De Duitse archeoloog Robert Koldewey, die de Ishtarpoort vond, was ervan overtuigd dat de Sirrusha's echt bestonden. Hij voerde aan dat, in termen van de uniformiteit van zijn fysiologische concept, de Sirrush aanzienlijk superieur was aan alle andere fantastische wezens. Dit, evenals het feit dat de Sirrushes naast echte dieren (leeuwen en oerossen) werden afgebeeld, bewees volgens Koldewey dat de Babyloniërs bekend waren met dit wezen.

Er wordt aangenomen dat de Babyloniërs het uiterlijk van de Sirrus hebben gekopieerd van de overblijfselen van prehistorische hagedissen.

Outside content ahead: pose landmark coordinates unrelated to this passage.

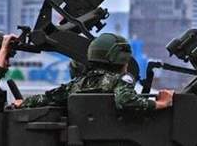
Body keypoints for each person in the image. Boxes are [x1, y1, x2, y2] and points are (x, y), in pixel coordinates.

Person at [19, 32, 173, 111]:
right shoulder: (121, 80)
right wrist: (161, 103)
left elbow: (47, 97)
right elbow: (125, 101)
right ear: (122, 60)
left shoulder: (78, 83)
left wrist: (22, 103)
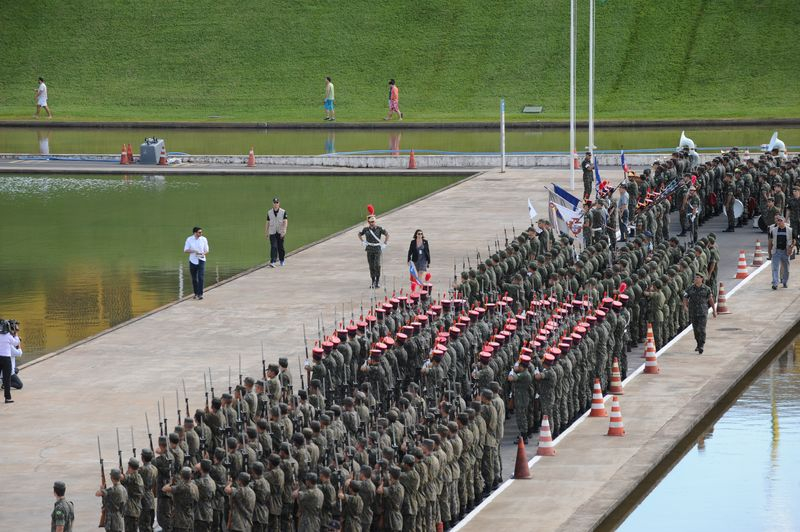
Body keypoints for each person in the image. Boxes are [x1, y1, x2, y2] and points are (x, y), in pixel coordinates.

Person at [682, 272, 717, 354]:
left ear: (702, 279)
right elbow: (685, 297)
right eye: (695, 277)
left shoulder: (707, 289)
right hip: (693, 312)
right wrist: (685, 306)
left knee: (702, 329)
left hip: (703, 312)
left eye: (698, 277)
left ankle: (701, 345)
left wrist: (714, 310)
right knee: (696, 330)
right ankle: (698, 343)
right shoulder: (690, 288)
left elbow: (711, 300)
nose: (696, 279)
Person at [357, 213, 389, 289]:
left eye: (373, 221)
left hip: (377, 248)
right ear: (368, 222)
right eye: (371, 222)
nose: (372, 223)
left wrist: (385, 243)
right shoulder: (366, 229)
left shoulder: (379, 229)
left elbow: (387, 234)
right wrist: (362, 241)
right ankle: (373, 281)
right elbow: (359, 234)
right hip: (369, 249)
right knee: (371, 266)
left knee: (377, 265)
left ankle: (377, 281)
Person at [768, 216, 795, 289]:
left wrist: (791, 247)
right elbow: (770, 242)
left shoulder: (790, 230)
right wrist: (770, 253)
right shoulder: (773, 230)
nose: (779, 222)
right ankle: (775, 283)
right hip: (776, 251)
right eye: (778, 221)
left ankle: (785, 282)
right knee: (775, 268)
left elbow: (794, 240)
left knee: (786, 269)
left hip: (785, 252)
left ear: (784, 221)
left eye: (780, 220)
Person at [183, 226, 209, 299]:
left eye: (201, 232)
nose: (201, 233)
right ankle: (196, 293)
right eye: (199, 232)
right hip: (193, 260)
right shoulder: (189, 239)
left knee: (201, 277)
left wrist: (203, 253)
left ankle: (200, 294)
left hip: (201, 260)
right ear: (195, 233)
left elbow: (207, 250)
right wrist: (194, 251)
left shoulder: (204, 239)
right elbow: (185, 250)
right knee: (194, 278)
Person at [0, 320, 22, 404]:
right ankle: (7, 398)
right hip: (6, 359)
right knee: (7, 379)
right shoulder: (8, 336)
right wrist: (15, 334)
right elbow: (16, 342)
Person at [266, 198, 288, 267]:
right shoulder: (269, 212)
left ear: (279, 204)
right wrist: (266, 232)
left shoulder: (283, 212)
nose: (276, 204)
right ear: (272, 204)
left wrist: (284, 230)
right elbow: (267, 222)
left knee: (280, 247)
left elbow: (285, 221)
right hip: (272, 232)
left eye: (277, 203)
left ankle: (282, 260)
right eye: (274, 203)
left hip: (280, 232)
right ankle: (272, 261)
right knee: (273, 246)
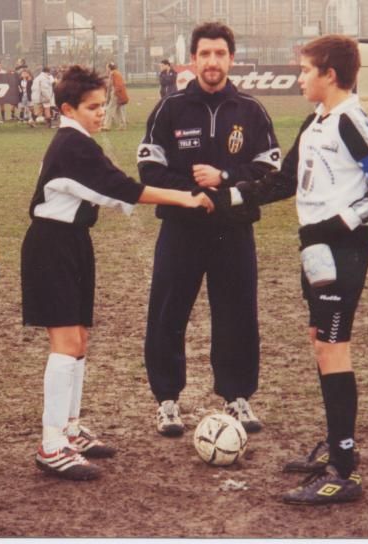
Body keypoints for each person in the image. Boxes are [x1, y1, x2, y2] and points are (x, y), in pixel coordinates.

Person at [216, 34, 368, 505]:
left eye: (304, 70)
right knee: (321, 342)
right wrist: (229, 196)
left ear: (329, 74)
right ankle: (336, 448)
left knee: (334, 348)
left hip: (343, 248)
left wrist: (339, 224)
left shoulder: (352, 122)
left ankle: (344, 471)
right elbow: (284, 180)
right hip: (315, 247)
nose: (299, 78)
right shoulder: (317, 120)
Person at [21, 65, 214, 481]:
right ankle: (51, 444)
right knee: (65, 343)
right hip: (51, 246)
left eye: (102, 105)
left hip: (73, 242)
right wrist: (187, 197)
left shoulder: (80, 141)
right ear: (68, 109)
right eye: (92, 107)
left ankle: (70, 430)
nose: (100, 113)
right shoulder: (72, 144)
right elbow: (126, 189)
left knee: (79, 340)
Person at [136, 22, 282, 438]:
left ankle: (237, 395)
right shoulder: (170, 109)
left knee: (237, 314)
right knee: (168, 313)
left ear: (231, 59)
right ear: (193, 59)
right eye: (204, 54)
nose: (212, 62)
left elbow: (270, 169)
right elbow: (149, 168)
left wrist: (224, 177)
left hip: (233, 231)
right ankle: (167, 400)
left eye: (220, 54)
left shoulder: (250, 110)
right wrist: (193, 193)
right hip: (180, 229)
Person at [102, 63, 128, 130]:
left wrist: (114, 93)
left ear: (109, 68)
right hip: (119, 93)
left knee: (109, 109)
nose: (106, 69)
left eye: (107, 67)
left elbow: (115, 85)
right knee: (118, 110)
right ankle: (122, 125)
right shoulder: (117, 73)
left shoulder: (113, 73)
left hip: (116, 94)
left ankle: (106, 126)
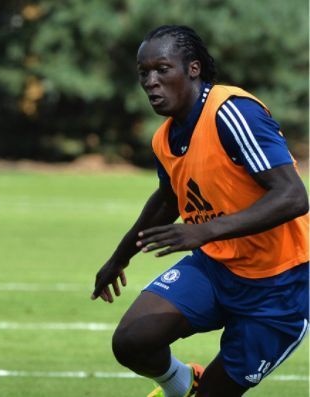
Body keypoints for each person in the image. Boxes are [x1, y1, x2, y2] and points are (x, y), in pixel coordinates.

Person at [91, 25, 308, 397]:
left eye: (162, 69)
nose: (151, 82)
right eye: (144, 73)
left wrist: (205, 231)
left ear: (193, 69)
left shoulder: (232, 112)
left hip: (279, 284)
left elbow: (292, 196)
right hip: (215, 267)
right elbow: (167, 200)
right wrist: (119, 257)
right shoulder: (165, 137)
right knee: (131, 341)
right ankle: (182, 384)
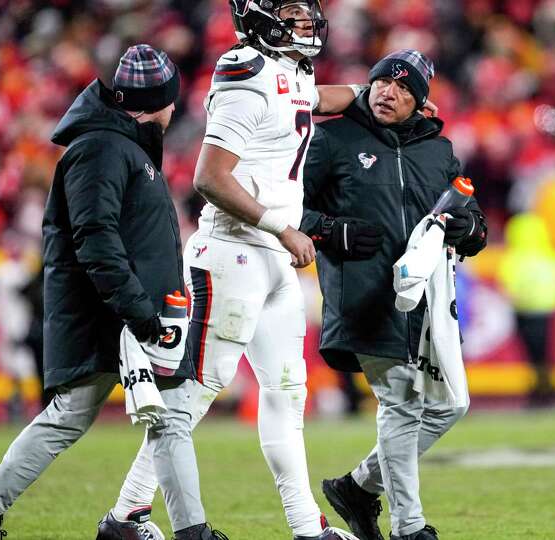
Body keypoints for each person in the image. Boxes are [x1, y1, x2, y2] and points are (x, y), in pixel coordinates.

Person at [98, 3, 370, 539]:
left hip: (270, 259)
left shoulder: (288, 71)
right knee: (194, 393)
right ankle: (126, 516)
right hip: (232, 251)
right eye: (292, 12)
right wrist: (282, 226)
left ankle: (307, 528)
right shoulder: (245, 74)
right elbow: (210, 176)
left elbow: (323, 99)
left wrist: (383, 91)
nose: (306, 23)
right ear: (260, 18)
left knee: (288, 393)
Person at [0, 44, 227, 540]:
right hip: (118, 316)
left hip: (131, 313)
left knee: (160, 418)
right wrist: (140, 312)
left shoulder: (117, 145)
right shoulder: (101, 148)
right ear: (155, 101)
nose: (176, 107)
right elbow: (96, 239)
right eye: (170, 98)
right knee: (83, 417)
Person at [300, 49, 488, 540]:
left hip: (427, 305)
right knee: (402, 403)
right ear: (370, 84)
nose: (390, 91)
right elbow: (280, 206)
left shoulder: (438, 150)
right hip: (363, 293)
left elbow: (473, 221)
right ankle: (410, 527)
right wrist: (328, 230)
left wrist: (468, 227)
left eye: (405, 88)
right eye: (384, 81)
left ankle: (359, 486)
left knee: (450, 404)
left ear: (420, 103)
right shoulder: (332, 138)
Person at [497, 213, 555, 407]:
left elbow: (507, 285)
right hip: (543, 310)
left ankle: (544, 390)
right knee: (541, 354)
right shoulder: (547, 256)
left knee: (535, 354)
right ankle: (545, 389)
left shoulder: (516, 257)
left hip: (527, 311)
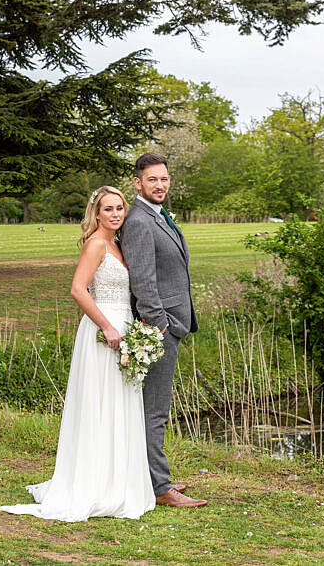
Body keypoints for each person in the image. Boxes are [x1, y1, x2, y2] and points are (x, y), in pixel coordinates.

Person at [0, 185, 155, 521]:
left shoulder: (117, 243)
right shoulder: (97, 244)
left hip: (125, 327)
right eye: (108, 209)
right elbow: (77, 289)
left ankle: (117, 480)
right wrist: (107, 327)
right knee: (100, 404)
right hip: (103, 331)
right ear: (96, 214)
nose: (115, 214)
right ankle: (93, 483)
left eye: (119, 209)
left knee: (119, 404)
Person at [119, 153, 207, 509]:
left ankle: (152, 476)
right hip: (160, 328)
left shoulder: (159, 216)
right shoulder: (139, 221)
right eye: (152, 180)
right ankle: (159, 487)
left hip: (172, 323)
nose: (160, 185)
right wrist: (161, 327)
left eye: (164, 179)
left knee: (153, 407)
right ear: (137, 183)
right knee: (155, 410)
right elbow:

Volgens een andere versie lijkt Sirrush vaag op de monitorhagedissen die de Babyloniërs misschien hebben gekend. Er is een aanname dat het uiterlijk van de Sirrus is ontstaan op basis van verhalen over een dier dat niet in Mesopotamië woonde.

Natuurlijk gaf niemand in die tijd om zoölogische betrouwbaarheid. De leeuwen op de muren van het pad waren leeuwen, de kogels op de poorten waren rondjes, ook al zagen ze er wat ongewoon uit; en de details waarmee de ambachtslieden van Nebukadnezar het nodig achtten om de monsters die ze hadden afgebeeld te versieren, hinderden niemand. Ze schilderden soms adelaars met bebaarde menselijke gezichten en andere hybride monsters. Kortom, de Sirrush-beelden waren niet verrassend. En om verrast te zijn, moesten ze zich wapenen met de enorme kennis van latere eeuwen - de kennis die hielp bij het opgraven en herstellen van de Ishtarpoort.